The Isle of Man Government, residents and business owners are again counting the cost after the island suffered a barrage of tidal flooding.
One of the hardest hit areas was Mooragh Promenade, in Ramsey, where a large hole appeared in the walkway.
Department of Infrastructure maintenance manager Alan Hardinge said rock armour had been put there to protect against further damage until repairs are carried out.
‘A decision will have to be made what the long-term solution will be,’ he said.
‘Whatever we come up will be fairly expensive.
‘We will have to design something now to match the conditions.’
He said there were lots of areas on the island’s coast that needed further inspection to assess the damage ‘and probably will require more long-term solutions’.
These include at Bay ny Carrickey, which still needs repairs from the January flooding, Port St Mary’s catwalk, and Douglas promenades, where the railings have sustained quite a lot of damage.
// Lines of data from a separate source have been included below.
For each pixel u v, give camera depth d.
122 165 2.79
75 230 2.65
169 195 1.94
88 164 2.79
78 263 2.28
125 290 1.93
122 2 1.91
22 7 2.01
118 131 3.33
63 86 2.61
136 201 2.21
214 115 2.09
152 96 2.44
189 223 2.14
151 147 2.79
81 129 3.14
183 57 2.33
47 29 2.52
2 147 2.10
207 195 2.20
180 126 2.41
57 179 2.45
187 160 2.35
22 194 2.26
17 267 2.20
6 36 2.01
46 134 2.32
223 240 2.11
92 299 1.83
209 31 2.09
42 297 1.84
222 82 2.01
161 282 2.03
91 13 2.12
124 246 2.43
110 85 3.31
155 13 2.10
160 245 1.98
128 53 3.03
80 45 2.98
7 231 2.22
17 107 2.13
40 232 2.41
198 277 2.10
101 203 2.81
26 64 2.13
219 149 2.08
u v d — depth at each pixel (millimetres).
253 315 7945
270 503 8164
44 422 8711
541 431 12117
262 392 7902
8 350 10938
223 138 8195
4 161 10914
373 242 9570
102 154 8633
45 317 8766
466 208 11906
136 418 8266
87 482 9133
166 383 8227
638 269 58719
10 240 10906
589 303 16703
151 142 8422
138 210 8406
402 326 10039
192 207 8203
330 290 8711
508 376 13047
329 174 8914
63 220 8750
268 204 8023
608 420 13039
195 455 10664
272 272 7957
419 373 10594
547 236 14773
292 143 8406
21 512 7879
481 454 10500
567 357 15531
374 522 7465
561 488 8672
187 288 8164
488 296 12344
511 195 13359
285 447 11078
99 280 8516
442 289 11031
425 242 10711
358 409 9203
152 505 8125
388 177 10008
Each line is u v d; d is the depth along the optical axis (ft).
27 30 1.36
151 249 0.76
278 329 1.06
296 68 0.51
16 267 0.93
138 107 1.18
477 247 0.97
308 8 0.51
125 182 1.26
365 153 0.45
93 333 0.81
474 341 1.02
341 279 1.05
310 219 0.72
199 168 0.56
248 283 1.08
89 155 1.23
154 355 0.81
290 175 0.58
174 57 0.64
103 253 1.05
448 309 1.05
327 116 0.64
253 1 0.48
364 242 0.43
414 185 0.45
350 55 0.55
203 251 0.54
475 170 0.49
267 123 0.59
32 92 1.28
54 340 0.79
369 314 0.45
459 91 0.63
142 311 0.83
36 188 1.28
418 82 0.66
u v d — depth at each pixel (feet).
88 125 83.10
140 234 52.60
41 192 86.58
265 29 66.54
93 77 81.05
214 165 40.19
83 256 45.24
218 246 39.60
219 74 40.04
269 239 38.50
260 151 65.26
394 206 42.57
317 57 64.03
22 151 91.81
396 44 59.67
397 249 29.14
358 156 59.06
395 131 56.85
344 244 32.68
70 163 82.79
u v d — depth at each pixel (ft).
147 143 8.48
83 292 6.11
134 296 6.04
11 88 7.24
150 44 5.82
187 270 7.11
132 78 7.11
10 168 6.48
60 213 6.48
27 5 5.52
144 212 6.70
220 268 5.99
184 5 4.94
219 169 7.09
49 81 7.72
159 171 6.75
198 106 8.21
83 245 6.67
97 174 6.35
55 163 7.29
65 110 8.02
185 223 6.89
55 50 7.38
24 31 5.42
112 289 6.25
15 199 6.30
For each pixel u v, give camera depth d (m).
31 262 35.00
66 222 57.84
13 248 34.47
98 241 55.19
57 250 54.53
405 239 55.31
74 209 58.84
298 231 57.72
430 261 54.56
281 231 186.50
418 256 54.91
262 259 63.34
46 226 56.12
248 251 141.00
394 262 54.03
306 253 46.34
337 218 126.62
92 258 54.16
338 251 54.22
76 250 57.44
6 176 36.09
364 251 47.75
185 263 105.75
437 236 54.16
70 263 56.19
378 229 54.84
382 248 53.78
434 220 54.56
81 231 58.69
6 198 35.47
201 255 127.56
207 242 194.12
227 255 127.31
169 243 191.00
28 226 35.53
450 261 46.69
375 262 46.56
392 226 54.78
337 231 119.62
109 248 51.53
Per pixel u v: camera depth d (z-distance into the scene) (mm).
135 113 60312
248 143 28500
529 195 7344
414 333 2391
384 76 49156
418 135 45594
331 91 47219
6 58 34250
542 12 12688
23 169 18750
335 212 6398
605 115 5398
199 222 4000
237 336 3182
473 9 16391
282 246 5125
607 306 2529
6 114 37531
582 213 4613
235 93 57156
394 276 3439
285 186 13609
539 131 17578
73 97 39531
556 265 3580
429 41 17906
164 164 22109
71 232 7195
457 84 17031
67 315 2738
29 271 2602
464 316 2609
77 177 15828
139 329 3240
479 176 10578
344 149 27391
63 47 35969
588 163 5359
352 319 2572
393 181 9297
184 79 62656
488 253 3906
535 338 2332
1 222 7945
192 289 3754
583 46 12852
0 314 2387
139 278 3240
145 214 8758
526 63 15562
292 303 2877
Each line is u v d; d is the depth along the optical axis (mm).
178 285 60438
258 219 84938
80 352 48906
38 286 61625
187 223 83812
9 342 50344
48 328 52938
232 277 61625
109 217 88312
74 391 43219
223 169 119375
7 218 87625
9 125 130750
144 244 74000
Mr Hardinge said that lessons had been learned from the January flooding.
The tidal flooding then is estimated to have cost government £300,000.
And he said that the defences that were in place in Laxey, Castletown and Ramsey were a success.
‘We hope residents and businesses would appreciate what’s been done there.
‘As far as we’re aware, very few, if any properties flooded.’
He said that anywhere between 20,000 to 25,000 sandbags had been distributed.
Meanwhile, Mr Hardinge warned that the roads were also being hit by the weather.
‘It’s been relentless the last six to eight weeks,’ he said.
‘The amount of water we’ve had must be damaging the highways as well, you can see by the number of pot holes, the ground is just saturated.
‘It’s probably causing long-term problems.’
One business that suffered damage was Utopia in Castlemona Colonnade, Douglas, with a large wave taking a door off its hinges.
Several customers got stuck inside the salon until the tide receded.
Kestrel Insurance director James O’Connor said it was vital that home and business owners remain vigilant and aware of up-to-date weather warnings and take action to lessen the impact as much as possible.
He issued the following advice:
- Make sure you remain up-to-date and aware of any adverse weather forecasts through local news and social media
- Protect your assets as best as you can to try and minimise loss and damage
- Check your insurance policy to make sure that it is well within date and take out a renewal if necessary, but;
- Inform your insurance provider if your home or business is located within a high risk flood area. Failure to do so could invalidate a claim
- Inform your insurer of any loss as soon as it is possible to do so.